Source texts of formatted documents:
_ _ _ _ _
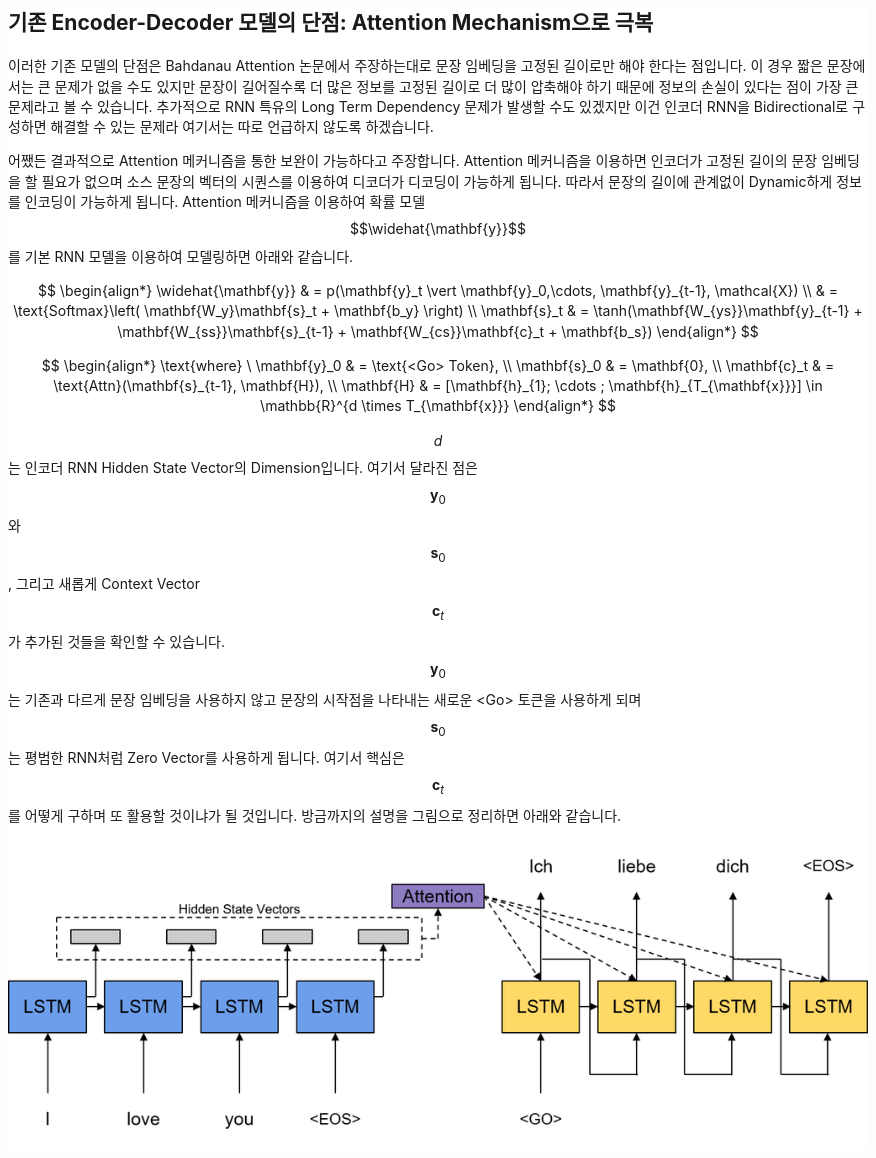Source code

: ## 기존 Encoder-Decoder 모델의 단점: Attention Mechanism으로 극복
이러한 기존 모델의 단점은 Bahdanau Attention 논문에서 주장하는대로 문장 임베딩을 고정된 길이로만 해야 한다는 점입니다. 이 경우 짧은 문장에서는 큰 문제가 없을 수도 있지만 문장이 길어질수록 더 많은 정보를 고정된 길이로 더 많이 압축해야 하기 때문에 정보의 손실이 있다는 점이 가장 큰 문제라고 볼 수 있습니다. 추가적으로 RNN 특유의 Long Term Dependency 문제가 발생할 수도 있겠지만 이건 인코더 RNN을 Bidirectional로 구성하면 해결할 수 있는 문제라 여기서는 따로 언급하지 않도록 하겠습니다.

어쨌든 결과적으로 Attention 메커니즘을 통한 보완이 가능하다고 주장합니다. Attention 메커니즘을 이용하면 인코더가 고정된 길이의 문장 임베딩을 할 필요가 없으며 소스 문장의 벡터의 시퀀스를 이용하여 디코더가 디코딩이 가능하게 됩니다. 따라서 문장의 길이에 관계없이 Dynamic하게 정보를 인코딩이 가능하게 됩니다. Attention 메커니즘을 이용하여 확률 모델 $$\widehat{\mathbf{y}}$$를 기본 RNN 모델을 이용하여 모델링하면 아래와 같습니다.

$$
\begin{align*}
\widehat{\mathbf{y}}
& = p(\mathbf{y}_t \vert \mathbf{y}_0,\cdots, \mathbf{y}_{t-1}, \mathcal{X}) \\
& = \text{Softmax}\left( \mathbf{W_y}\mathbf{s}_t + \mathbf{b_y} \right) \\
\mathbf{s}_t
& = \tanh(\mathbf{W_{ys}}\mathbf{y}_{t-1} + \mathbf{W_{ss}}\mathbf{s}_{t-1} + \mathbf{W_{cs}}\mathbf{c}_t + \mathbf{b_s})
\end{align*}
$$

$$
\begin{align*}
\text{where} \
\mathbf{y}_0 & = \text{<Go> Token}, \\
\mathbf{s}_0 & = \mathbf{0}, \\
\mathbf{c}_t & = \text{Attn}(\mathbf{s}_{t-1}, \mathbf{H}), \\
\mathbf{H} & = [\mathbf{h}_{1}; \cdots ; \mathbf{h}_{T_{\mathbf{x}}}] \in \mathbb{R}^{d \times T_{\mathbf{x}}}
\end{align*}
$$

$$d$$는 인코더 RNN Hidden State Vector의 Dimension입니다. 여기서 달라진 점은 $$\mathbf{y}_0$$와 $$\mathbf{s}_0$$, 그리고 새롭게 Context Vector $$\mathbf{c}_t$$가 추가된 것들을 확인할 수 있습니다. $$\mathbf{y}_0$$는 기존과 다르게 문장 임베딩을 사용하지 않고 문장의 시작점을 나타내는 새로운 \<Go> 토큰을 사용하게 되며 $$\mathbf{s}_0$$는 평범한 RNN처럼 Zero Vector를 사용하게 됩니다. 여기서 핵심은 $$\mathbf{c}_t$$를 어떻게 구하며 또 활용할 것이냐가 될 것입니다. 방금까지의 설명을 그림으로 정리하면 아래와 같습니다.

![](/assets/img/2019-01-22-bahdanau-attention/04.png)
_ _ _ _ _
§ Exercise directions
Once you have found every line above holding the word "같습니다", copy those lines.

§ Response area
어쨌든 결과적으로 Attention 메커니즘을 통한 보완이 가능하다고 주장합니다. Attention 메커니즘을 이용하면 인코더가 고정된 길이의 문장 임베딩을 할 필요가 없으며 소스 문장의 벡터의 시퀀스를 이용하여 디코더가 디코딩이 가능하게 됩니다. 따라서 문장의 길이에 관계없이 Dynamic하게 정보를 인코딩이 가능하게 됩니다. Attention 메커니즘을 이용하여 확률 모델 $$\widehat{\mathbf{y}}$$를 기본 RNN 모델을 이용하여 모델링하면 아래와 같습니다.
$$d$$는 인코더 RNN Hidden State Vector의 Dimension입니다. 여기서 달라진 점은 $$\mathbf{y}_0$$와 $$\mathbf{s}_0$$, 그리고 새롭게 Context Vector $$\mathbf{c}_t$$가 추가된 것들을 확인할 수 있습니다. $$\mathbf{y}_0$$는 기존과 다르게 문장 임베딩을 사용하지 않고 문장의 시작점을 나타내는 새로운 \<Go> 토큰을 사용하게 되며 $$\mathbf{s}_0$$는 평범한 RNN처럼 Zero Vector를 사용하게 됩니다. 여기서 핵심은 $$\mathbf{c}_t$$를 어떻게 구하며 또 활용할 것이냐가 될 것입니다. 방금까지의 설명을 그림으로 정리하면 아래와 같습니다.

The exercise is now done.